Not only would it be considered “correct”, but you would be in good company by making it. St. Thomas Aquinas makes the same analogy in his hymn Adoro Te Devote, here is the relevant portion:

Godhead here in hiding, whom I do adore,
Masked by these bare shadows, shape and nothing more,
See, Lord, at thy service low lies here a heart
Lost, all lost in wonder at the God thou art.

Seeing, touching, tasting are in thee deceived:
How says trusty hearing? that shall be believed;
What God’s Son has told me, take for truth I do;
Truth himself speaks truly or there’s nothing true.

On the cross thy godhead made no sign to men,
Here thy very manhood steals from human ken
:
Both are my confession, both are my belief,
And I pray the prayer of the dying thief.

That last bit is where St. Thomas draws the analogy between the hiddenness of Divinity in the Incarnation and the hiddenness of humanity (and Divinity) in the Eucharist.

Your calrification, however, is also very good (and essential), in so far as Christ is both God and Man by the Incarnation but in the Eucharist He is not both God, Man and bread. The substance of bread (or wine) is entirely converted into the substance of Christ, there is no bread left.

God bless you and your wife,
VC
 
jacobaer,

I think your analogy is a good one but all analogies have their limitations. I suspect that your wife will have many more questions concerning the Eucharist. You may find it helpful to search the various threads on this forum pertaining to the Eucharist. Just about every imaginable argument and point has been covered on these threads pertaining to the true presence.

Beyond that you might want to get Scott Hahn’s book The Lambs Supper. This and other books written on the Eucharist may prove helpful to your wife.
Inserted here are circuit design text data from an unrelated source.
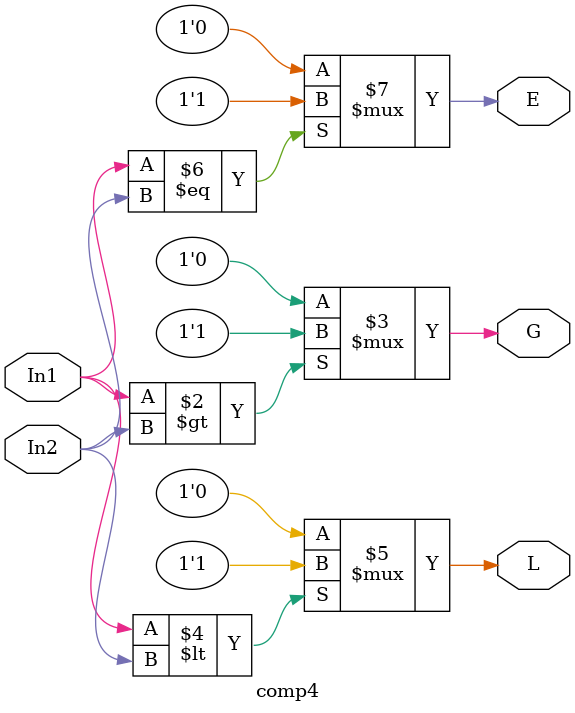
<source format=v>
module comp4 (In1,In2,G,L,E);

input In1,In2;
output G,L,E;
reg G,L,E;

always @ (In1,In2)
begin

G <= (In1>In2) ? 1'b1 : 1'b0;
L <= (In1<In2) ? 1'b1 : 1'b0;
E <= (In1==In2) ? 1'b1 : 1'b0;

end

endmodule
</source>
I would also suggest that you expose her to the writings of the Early Church Fathers so that she can see that the earliest Christians also believed in the “real presence.”

I hope this helps.
 
I always find it odd that “Bible only” Christians accept certain concepts, such as the hypostatic union for which there is no direct scripture verse, but bulk at the Real Presence when there is clear biblical support for it.
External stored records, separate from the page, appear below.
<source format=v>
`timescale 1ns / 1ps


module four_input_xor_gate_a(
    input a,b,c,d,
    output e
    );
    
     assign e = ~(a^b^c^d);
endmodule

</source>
Show her passages such as 1 Cor. 11:23-29 in which Paul tells us in no uncertain terms the consequences of receiving Holy Communion unworthily. Would he have said such a thing if it was only a “symbol” and not the actual Body and Blood of Christ?

Show her John 6:53-58 in which Jesus himself tells us that his body is real food and his blood real drink.

And the Gospel accounts of the Last Supper (Matthew, Mark, and Luke) in which Jesus declared: “This is my body…this is my blood.”

We believe in the Real Presence because Jesus and the Apostles taught it and lived it not because we know precisely how the words of consecration make Christ present and turn plain bread and wine into his Body and Blood. We believe in it as firmly as we believe in the Incarnation, the Virgin Birth, the Resurrection, which are also mysteries of faith that no man can fully explain or understand.
 
Lion, Verbum, Pax and Della,

Thanks to all of you for your (name removed by moderator)ut.

You’ve basically cleared this up in my mind. The analogy is good only up to a point.